Neubauer Collegium for Culture and Society
- Established: 2012
- Location: 5701 S. Woodlawn Ave Chicago, Illinois 60637 United States
- Website: neubauercollegium.uchicago.edu

= Neubauer Collegium for Culture and Society =

Educational institution in Chicago, Illinois

The Neubauer Collegium for Culture and Society is a collaborative research center located on the campus of the University of Chicago in Chicago, Illinois.

== History ==

The Neubauer Collegium was established in June 2012. It was founded with a gift of $26.5-million from Joseph Neubauer, former CEO and chairman of Aramark Corporation, and Jeanette Lerman-Neubauer, founder of the Philadelphia marketing and communications firm, J.P. Lerman & Company. A second major gift came from Emmanuel Roman, CEO of PIMCO and a University of Chicago graduate in whose honor the head of the Collegium is named the Roman Family Director. Gallery exhibitions at the Neubauer Collegium, along with other projects addressing themes such as the environment and media, are supported by the Brenda Mulmed Shapiro Fund.
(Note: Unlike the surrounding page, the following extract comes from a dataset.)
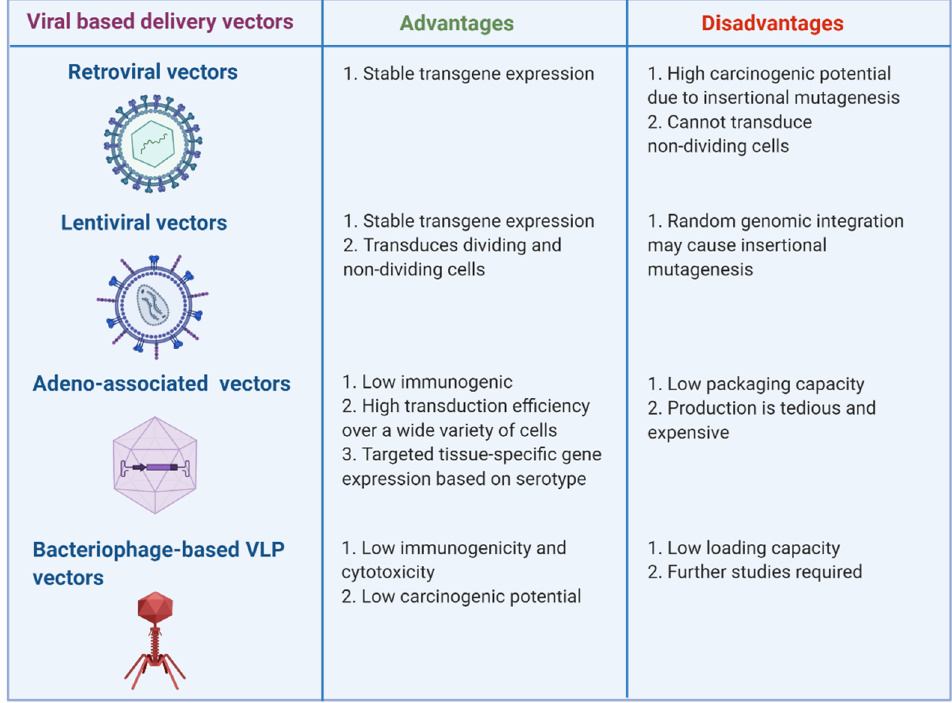
Figure 1. Key advantages and disadvantages of virus-based vectors used for miRNA delivery are highlighted. Viral vectors represented here include retroviral, lentiviral, adeno-associated, and bacteriophage-based VLP vectors. Figure was created with BioRender.com.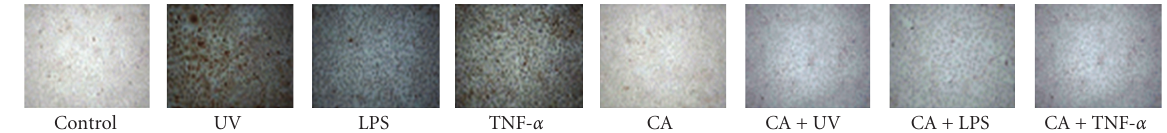
Figure 3: Immunostaining for hBD was more intense on LPS, TNF- α treated, and UV irradiated groups than in the normal control. In the additional groups treated with calcipotriol for hBD, the results were less intense than the stimulant groups.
The inaugural cohort of 18 faculty research projects were announced in March 2013 and represented faculty from 17 departments, as well as the Chicago Booth School of Business, the Divinity School, the Law School, the Pritzker School of Medicine, and the Oriental Institute. The center launched its tenth cohort of new research projects on July 1, 2022, bringing the total number of faculty-led research projects at the center to 117.

=== Location ===

The collegium occupies an historic 16,000 sq. ft. Collegiate Gothic style building erected in 1933 as the home of the Meadville Lombard Theological School, adjacent to the campus of the University of Chicago in Hyde Park which was purchased by the university in 2011 and was renovated by Kliment Halsband Architects.

== Leadership ==

Aside from administrative staff the Neubauer Collegium also has a faculty director that oversees the activities of the center, and a faculty advisory board that serves in a consultative role. Tara Zahra has served as the faculty director since July 2022.